Homer’s father, John Hickam, heads a large mining crew and fully expects his son to follow suit. However, when the Soviet Union launches Sputnik for all the town to see in the October Sky, Homer and his friends are driven to make a rocket of their own. Naturally, Homer’s father sees this as a distraction, while the town supports the boys as their rockets slowly become more and more advanced, despite their moments of failure. With the help of Miss Riley, Homer’s teacher who recognizes their interest in such a science as a way to avoid the destined mining life, the boys eventually take their work to a series of science fairs.
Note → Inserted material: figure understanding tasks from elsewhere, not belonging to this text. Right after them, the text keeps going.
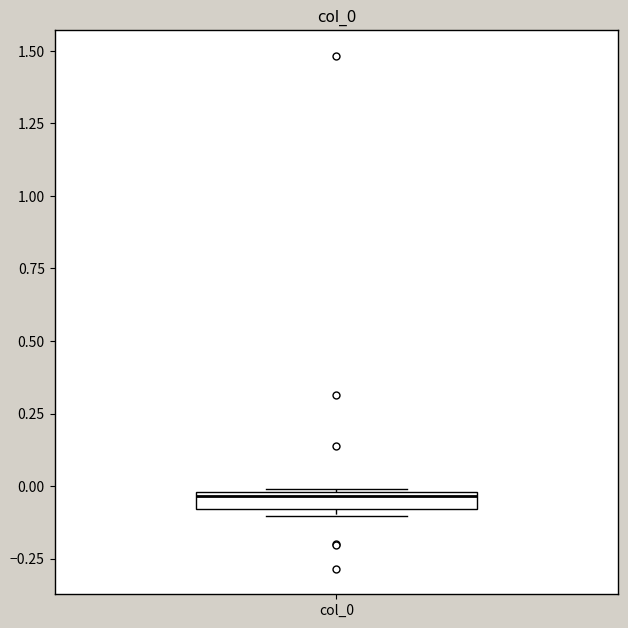

Where does the median line of the box for col_0 sit on the y-axis? The values are not printed on the chart, so give them approximately, as read against the axis.

-0.05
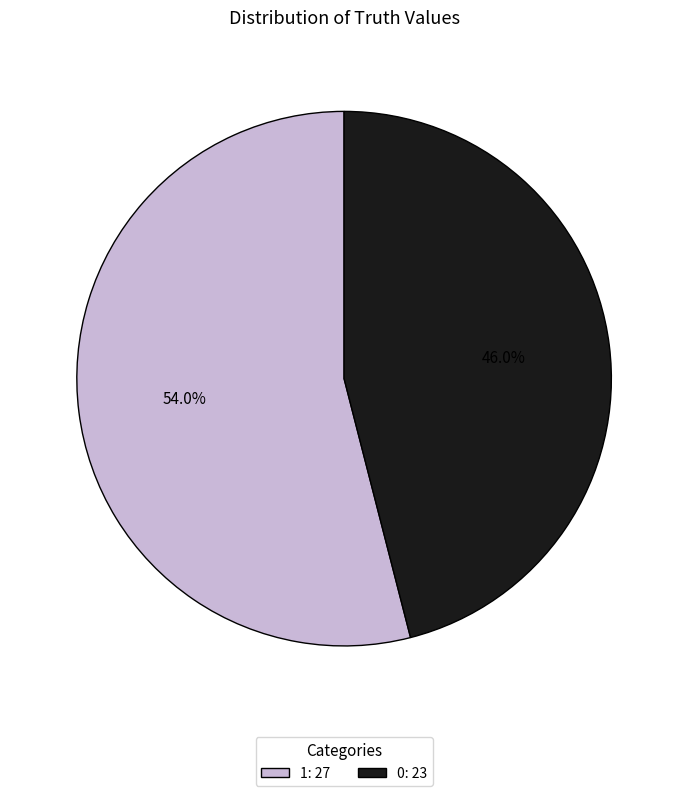

What percentage do 1 and 0 together represent?

100.0%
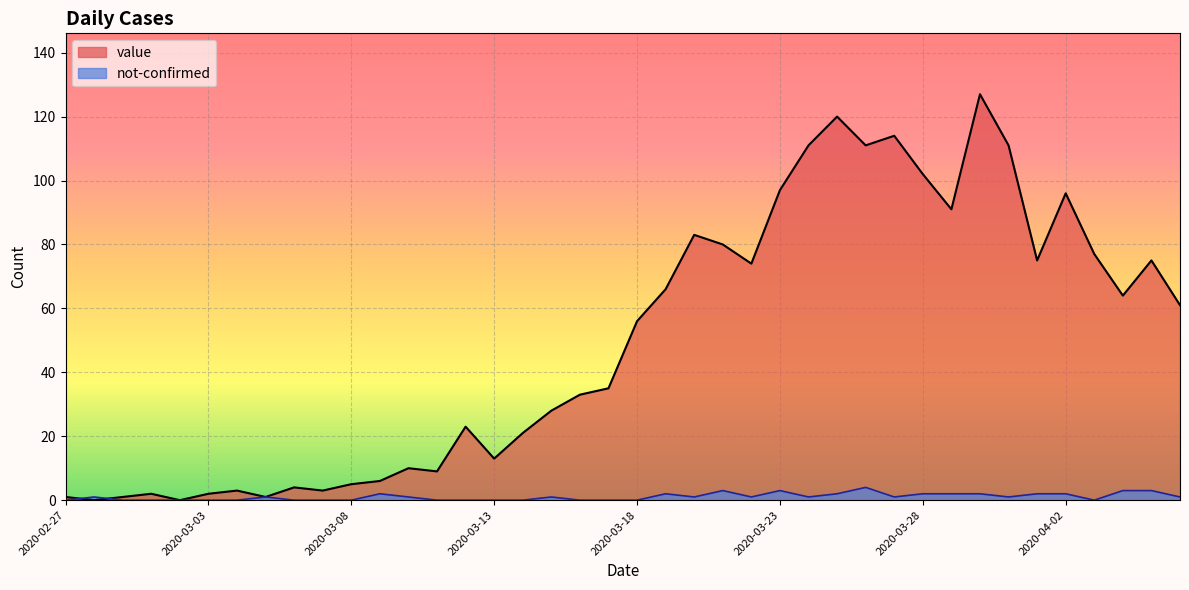

True or false: value has a value of 0 at 2020-03-02.

True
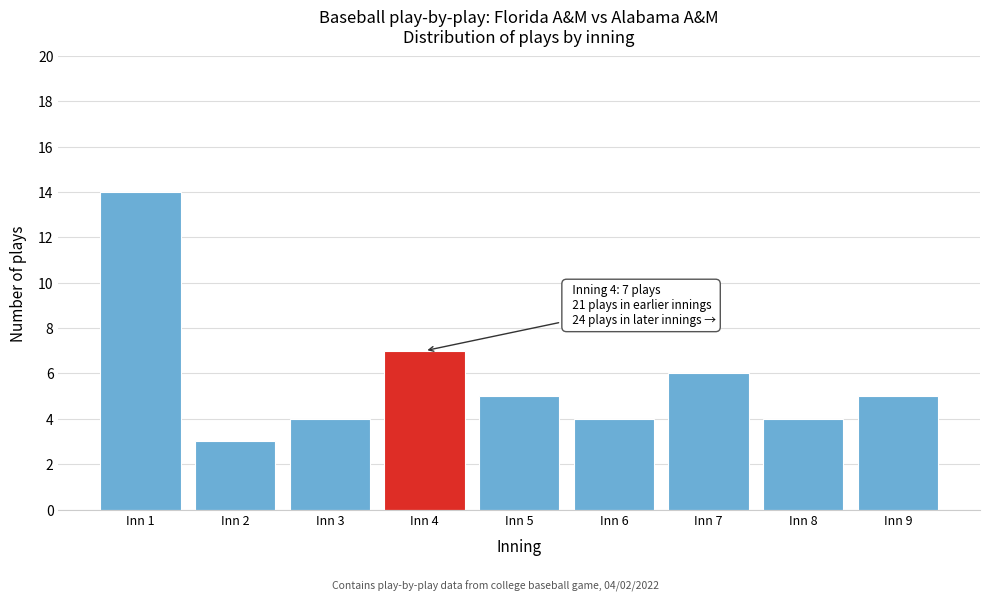

Reading left to right, transcribe all the data shown in this chart.

Inn 1=14	Inn 2=3	Inn 3=4	Inn 4=7	Inn 5=5	Inn 6=4	Inn 7=6	Inn 8=4	Inn 9=5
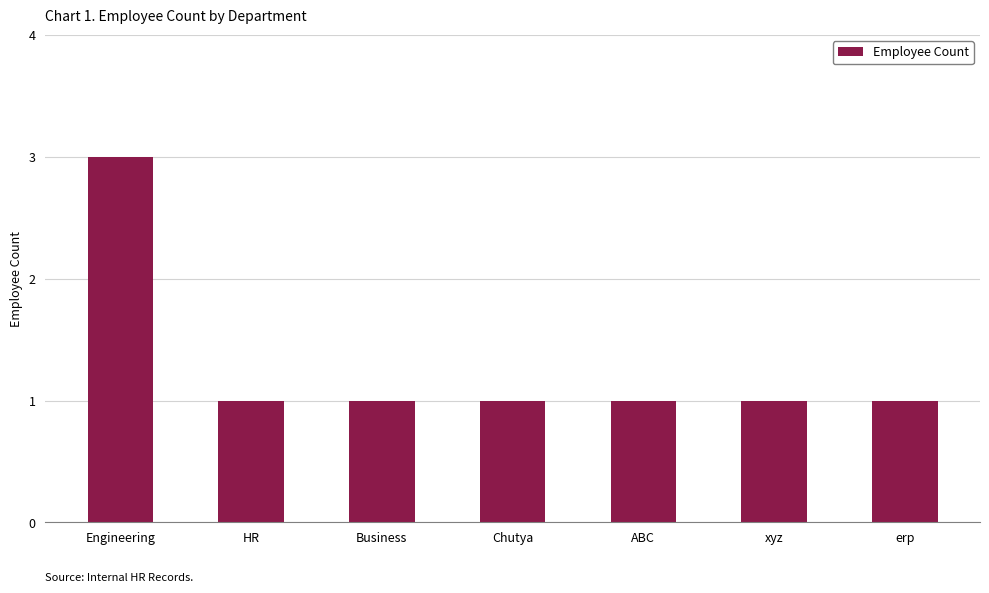

What is the value of the 1st bar from the left?

3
While Homer’s mother is supportive and pleased with Homer’s ingenuity, his father still struggles with the idea.
October Sky is not just a story about boys making rockets, it is also a story about support from friends, changing hearts and perseverance. It is a feel good story that encourages one to follow their dreams.
Superbly cast, I really enjoyed Nate Lewellyn in the role of Homer Hickham. He is a bit reminiscent of a young and boyish Tom Hanks. Lewellyn displays his solid vocal range in many challenging numbers, perhaps most notably in Act II’s “Stars Shine Down”. Ben Barker, Patrick Rooney and Alex Weisman perfectly round out the quartet of rocket builders while Susan Moniz really shines as Homer’s wise and loving mother, Elsie Hickam. One of my favorite performances is that of David Hess as John Hickam. I really find it a pleasure to observe Hess’ vocal prowess and his ability to execute such a wide variety of emotions.
The songs are lyrically clever – and often funny, while the set has a few fun surprises such as the effect used as the miners take an elevator down into the mine. Theresa Ham does a fantastic job as costume designer, really pulling off the 1950s era and Dance Captain Jameson Cooper utilizes some very unique and original ideas in the big dance numbers. The show is finally brought together tightly with a strong ensemble and a wonderful band that knows how to get their southern twang on when needed.
One of the show’s big crowd pleasers was the knee-slappin’ number “Moonshine”, a lively number that takes place in the backwoods and has the actors playing instruments as “Bathtub Amos & The Drunk as a Skink Jug Band”.
October Sky runs around two-and-a-half hours long but is quite enjoyable throughout thanks to a fetching story, fun effects and enjoyable musical numbers.